The initiative, administered by the Department of Innovation, Science, and Economic Development (ISED), identified five superclusters to develop: a digital technology supercluster in British Columbia, a protein industry supercluster in the Prairies, a next generation manufacturing supercluster in Ontario, an artificial intelligence supercluster in Montreal, and an ocean supercluster in the Atlantic provinces.
The Liberals said ISI would create 50,000 jobs and boost Canada’s gross domestic product (GDP) by $50 billion over a decade, based on projected federal funding of $918 million, combined with $1.1 billion from non federal entities, including provincial governments, universities, and private sector investors over a five-year period.
However, when the PBO report compared the actual spending by the federal government to the original budget as of Mar. 6, only $30 million (29 percent) of the planned $104 million for the first year had been spent.
The PBO report said that ISED has announced 45 specific research projects to date. Of the projects, the PBO says only 24 of them contain information related to job creation forecasts.
The PBO also estimates that even if spending lands on schedule, only slightly over 27,000 jobs will be created, far below the 50,000 mark. The report also mentioned that it is not known at this point if the jobs created will be “full-time, part-time, permanent or temporary.”
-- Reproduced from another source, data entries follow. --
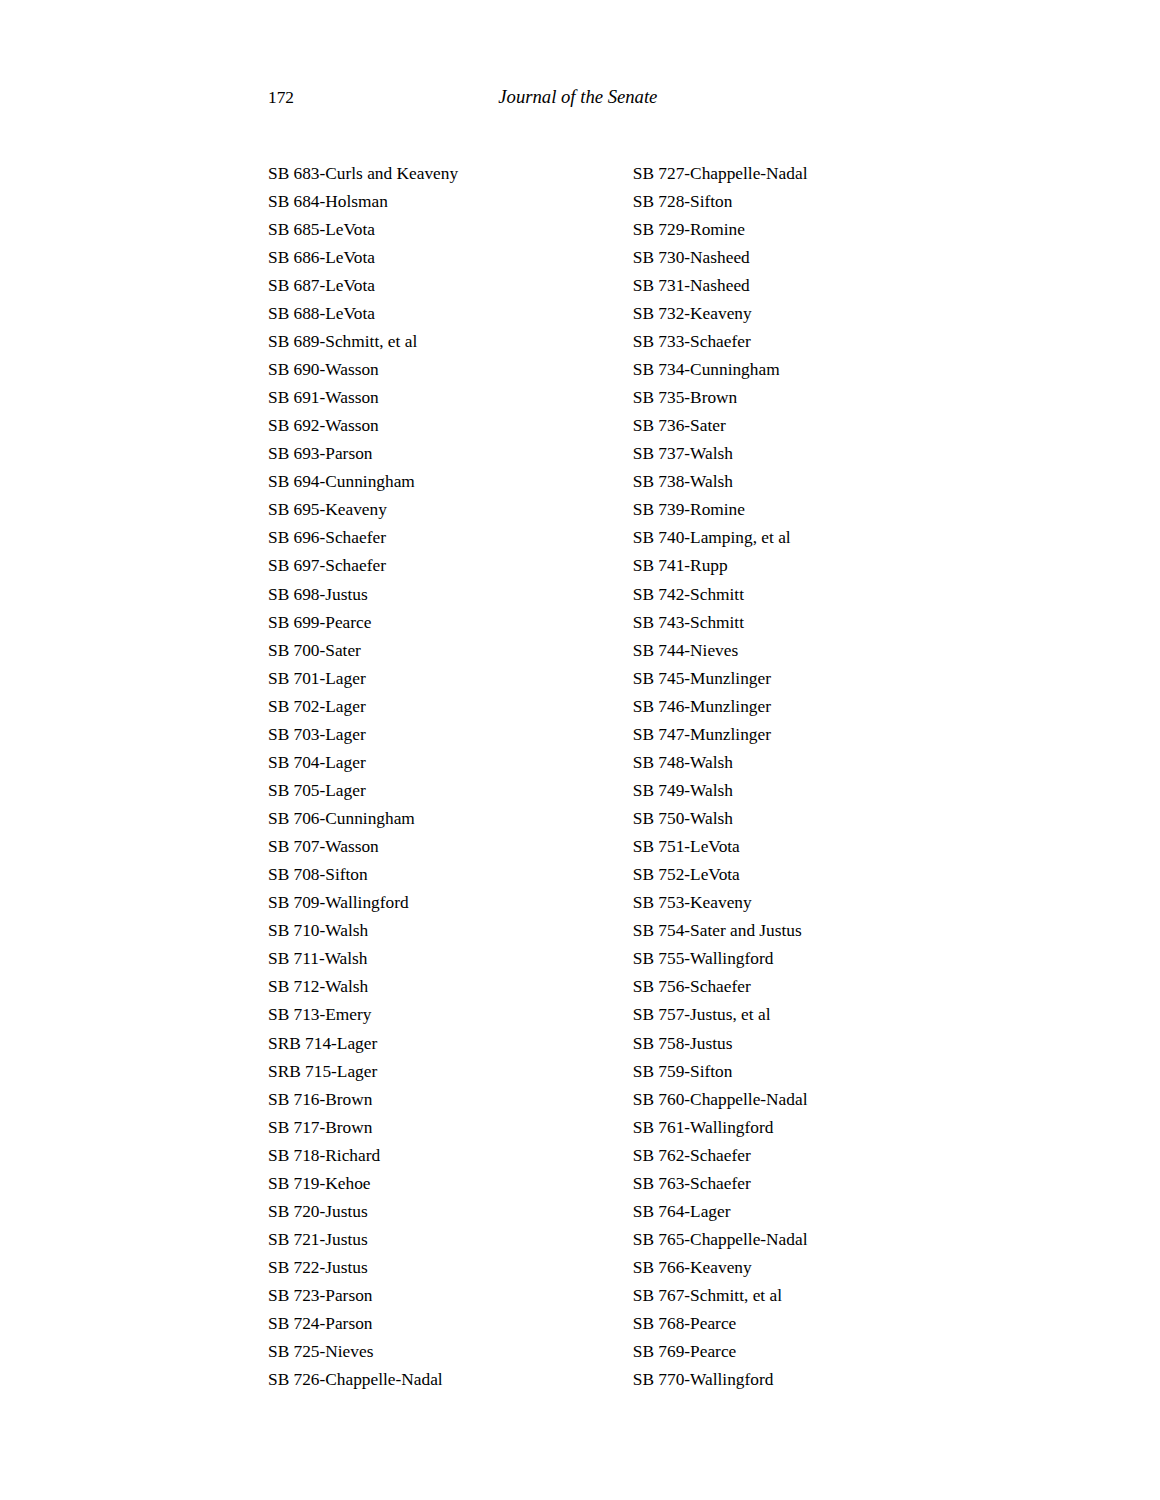172
Journal of the Senate
SB 683-Curls and Keaveny
SB 684-Holsman
SB 685-LeVota
SB 686-LeVota
SB 687-LeVota
SB 688-LeVota
SB 689-Schmitt, et al
SB 690-Wasson
SB 691-Wasson
SB 692-Wasson
SB 693-Parson
SB 694-Cunningham
SB 695-Keaveny
SB 696-Schaefer
SB 697-Schaefer
SB 698-Justus
SB 699-Pearce
SB 700-Sater
SB 701-Lager
SB 702-Lager
SB 703-Lager
SB 704-Lager
SB 705-Lager
SB 706-Cunningham
SB 707-Wasson
SB 708-Sifton
SB 709-Wallingford
SB 710-Walsh
SB 711-Walsh
SB 712-Walsh
SB 713-Emery
SRB 714-Lager
SRB 715-Lager
SB 716-Brown
SB 717-Brown
SB 718-Richard
SB 719-Kehoe
SB 720-Justus
SB 721-Justus
SB 722-Justus
SB 723-Parson
SB 724-Parson
SB 725-Nieves
SB 726-Chappelle-Nadal
SB 727-Chappelle-Nadal
SB 728-Sifton
SB 729-Romine
SB 730-Nasheed
SB 731-Nasheed
SB 732-Keaveny
SB 733-Schaefer
SB 734-Cunningham
SB 735-Brown
SB 736-Sater
SB 737-Walsh
SB 738-Walsh
SB 739-Romine
SB 740-Lamping, et al
SB 741-Rupp
SB 742-Schmitt
SB 743-Schmitt
SB 744-Nieves
SB 745-Munzlinger
SB 746-Munzlinger
SB 747-Munzlinger
SB 748-Walsh
SB 749-Walsh
SB 750-Walsh
SB 751-LeVota
SB 752-LeVota
SB 753-Keaveny
SB 754-Sater and Justus
SB 755-Wallingford
SB 756-Schaefer
SB 757-Justus, et al
SB 758-Justus
SB 759-Sifton
SB 760-Chappelle-Nadal
SB 761-Wallingford
SB 762-Schaefer
SB 763-Schaefer
SB 764-Lager
SB 765-Chappelle-Nadal
SB 766-Keaveny
SB 767-Schmitt, et al
SB 768-Pearce
SB 769-Pearce
SB 770-Wallingford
As to the projected GDP of $50 billion, the parliamentary watchdog noted the figure was based on the assumption that GDP would increase by 25 times the original spending ($918 million from ISED, and the $1.1 billion from non-federal partners), provided again that the spending objectives were met in the first place.
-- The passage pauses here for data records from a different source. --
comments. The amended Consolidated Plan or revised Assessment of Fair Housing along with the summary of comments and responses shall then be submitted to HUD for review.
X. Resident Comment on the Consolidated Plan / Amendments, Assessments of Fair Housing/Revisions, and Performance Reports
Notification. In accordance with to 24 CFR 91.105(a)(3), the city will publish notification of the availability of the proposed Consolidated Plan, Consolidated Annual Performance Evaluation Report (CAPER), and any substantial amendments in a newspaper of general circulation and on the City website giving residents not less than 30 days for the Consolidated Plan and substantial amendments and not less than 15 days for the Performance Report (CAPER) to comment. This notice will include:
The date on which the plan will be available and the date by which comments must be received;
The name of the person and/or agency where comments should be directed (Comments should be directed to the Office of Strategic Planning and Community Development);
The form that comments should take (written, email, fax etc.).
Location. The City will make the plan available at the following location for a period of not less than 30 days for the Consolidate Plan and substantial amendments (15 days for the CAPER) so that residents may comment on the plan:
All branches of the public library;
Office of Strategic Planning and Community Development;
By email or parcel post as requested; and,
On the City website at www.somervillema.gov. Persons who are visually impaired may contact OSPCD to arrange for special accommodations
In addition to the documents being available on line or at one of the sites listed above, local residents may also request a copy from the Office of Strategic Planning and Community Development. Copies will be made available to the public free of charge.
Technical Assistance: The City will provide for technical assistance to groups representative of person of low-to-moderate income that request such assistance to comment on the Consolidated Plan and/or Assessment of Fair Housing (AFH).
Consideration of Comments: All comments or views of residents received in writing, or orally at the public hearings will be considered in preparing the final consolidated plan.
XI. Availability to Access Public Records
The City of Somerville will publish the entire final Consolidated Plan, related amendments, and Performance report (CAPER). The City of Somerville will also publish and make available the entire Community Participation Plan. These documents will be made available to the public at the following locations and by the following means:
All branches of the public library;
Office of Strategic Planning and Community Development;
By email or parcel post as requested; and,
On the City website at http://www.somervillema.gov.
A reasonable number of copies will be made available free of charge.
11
The PBO conducted a review of similar research and development projects but could not find one that achieved the huge multiples in GDP that the Liberals had projected.
“Based on the impacts of similar projects in other jurisdictions, the multiplier effect on GDP of investments in R&D is somewhere between 3 and 8,” the PBO reported. “At the higher end of that range was a multiplier of 8.82, based on U.S. data.”
“Nevertheless, based on the evidence found in the literature, it seems highly unlikely that the Government will meet its objective of increasing GDP by $50 billion over 10 years. For instance, a multiplier effect of 8.82, which would itself be optimistic, would lead to an increase in GDP of around $18 billion,” the report added.
In terms of measuring innovation, the PBO report questioned the ISED’s performance indicator metrics.
“Measuring innovation can be challenging. There is not one widely used metric that tells a complete story; instead there are many that can each provide valuable insights.”
The ISED, in response, provided the PBO with metrics it claimed can use an “increase in productivity or development of new products and processes” as a way to measure innovation.
“To PBO’s knowledge, ISED does not have quantifiable objectives for any of these metrics, and the data reports did not contain information that would have allowed PBO to measure these metrics. As such, PBO cannot draw conclusions about whether the ISI is, or will be, succeeding in accelerating innovation,” the report said.
The PBO explained that the data collected and the analysis of its report was done before the COVID-19 pandemic. It advised parliamentarians to take into consideration the impact caused by the pandemic to evaluate the implementation of ISI.